In the Florida example, there was strong circumstantial evidence that the legislators who supported consolidation had an ulterior motive: gaining control of consolidated toll revenue to use for projects in other parts of the state.
Siphoning off toll revenue to use for non-toll projects undercuts the basic principle on which toll agencies are based: that their toll charges are pure user fees, to be used for the sole benefit of those who pay the tolls. If a portion of the toll revenues is diverted to other uses, that portion becomes a tax, not a user fee. Fiscal conservatives should oppose such diversions on principle.
Alas, although Gov. Brownback has a well-deserved reputation as a fiscal conservative, the unintended consequences of his proposal could be very damaging to the users-pay principle.
To begin with, his proposal would divert the assumed $15 million annual cost savings to the state general fund, already violating the users-pay principle. Brownback won’t be the governor of Kansas forever. Once the principle of diverting money from toll-payers to other parts of the government has been established, there’s no telling what future governors and legislators might do.

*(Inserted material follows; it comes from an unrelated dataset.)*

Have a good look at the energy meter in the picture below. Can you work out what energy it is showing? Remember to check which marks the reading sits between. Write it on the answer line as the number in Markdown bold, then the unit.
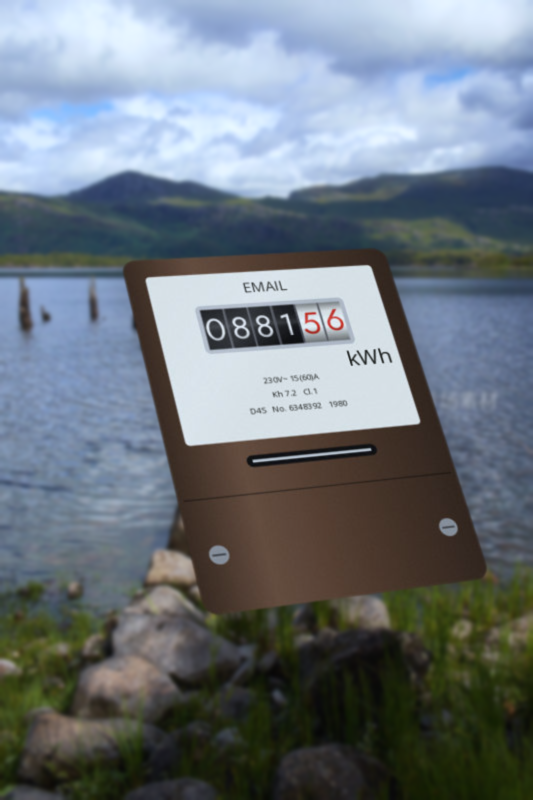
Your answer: **881.56** kWh
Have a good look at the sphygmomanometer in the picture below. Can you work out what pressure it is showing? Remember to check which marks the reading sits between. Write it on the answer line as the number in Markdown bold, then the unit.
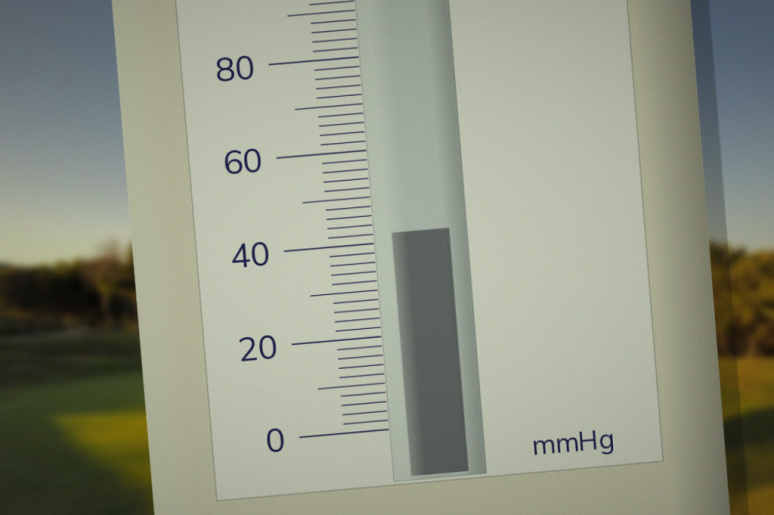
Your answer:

Just six years ago, then-Gov. Kathleen Sebelius proposed a toll increase to fund improvements to the facilities of state universities. In Ohio, otherwise fiscally conservative Gov. John Kasich has proposed that the Ohio Turnpike issue $1.5 billion in additional bonds, the proceeds of which would be used for non-toll transportation projects elsewhere in the state. And in 2007, the legislature in Pennsylvania forced that state’s turnpike authority to divert $450 million per year to the state Department of Transportation, for use on transit and highway projects statewide. The Pennsylvania Turnpike had to issue new bonds and massively increase tolls in order to comply, pushing it to the brink of insolvency, according to the state auditor-general.
In all of these cases, increasing tolls to fund non-toll projects constitutes taxing toll-road users to pay for state projects that benefit non-users. If those projects are desirable, the honest way to pay for them is out of general taxes on all taxpayers rather than singling out toll road users as sitting ducks. Fiscal conservatives are the last ones who should be proposing such policies.
In addition, imposing new financial burdens on toll agencies threatens their financial viability. A well-run toll agency, like KTA, follows conservative accounting and management practices, such as maintaining a good-sized cash reserve and making sure that new projects are cost-effective (i.e., that they add enough value that toll-payers will pay the costs involved). These practices enable KTA to achieve an investment-grade rating on its bonds, which keeps interest rates low and affordable.
Merging KTA into KDOT would be seen by investors as politicizing the Kansas Turnpike, since KDOT is ultimately answerable to elected officials in the legislature and the governor’s office. Its toll revenues would no longer be dedicated solely to the Turnpike, but would be a target for future politicians to use for various other purposes. That could easily cost the Turnpike its investment-grade rating, increasing its borrowing costs.
In short, the proposed takeover of the Kansas Turnpike is a bad idea. Its costs very likely would far outweigh any minor cost savings that might be achieved in the short term. Kansas would be wise to leave well enough alone, preserving this jewel of an efficient provider of users-pay mobility.
Robert Poole is director of transportation policy at Reason Foundation.